**Job item:** Retype all the records below line for line, character for character, and leave the pictures out.

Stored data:
* * * * * * *

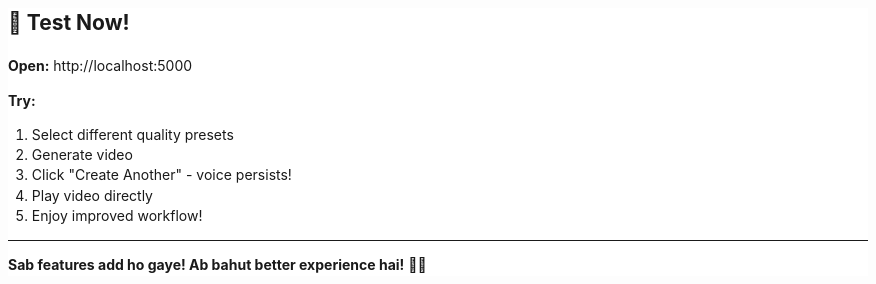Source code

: 
## 🚀 Test Now!

**Open:** http://localhost:5000

**Try:**
1. Select different quality presets
2. Generate video
3. Click "Create Another" - voice persists!
4. Play video directly
5. Enjoy improved workflow!

---

**Sab features add ho gaye! Ab bahut better experience hai!** 🎤✨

* * * * * * *

**Solution to this problem:**
Source code

: 
## 🚀 Test Now!

**Open:** http://localhost:5000

**Try:**
1. Select different quality presets
2. Generate video
3. Click "Create Another" - voice persists!
4. Play video directly
5. Enjoy improved workflow!

---

**Sab features add ho gaye! Ab bahut better experience hai!** 🎤✨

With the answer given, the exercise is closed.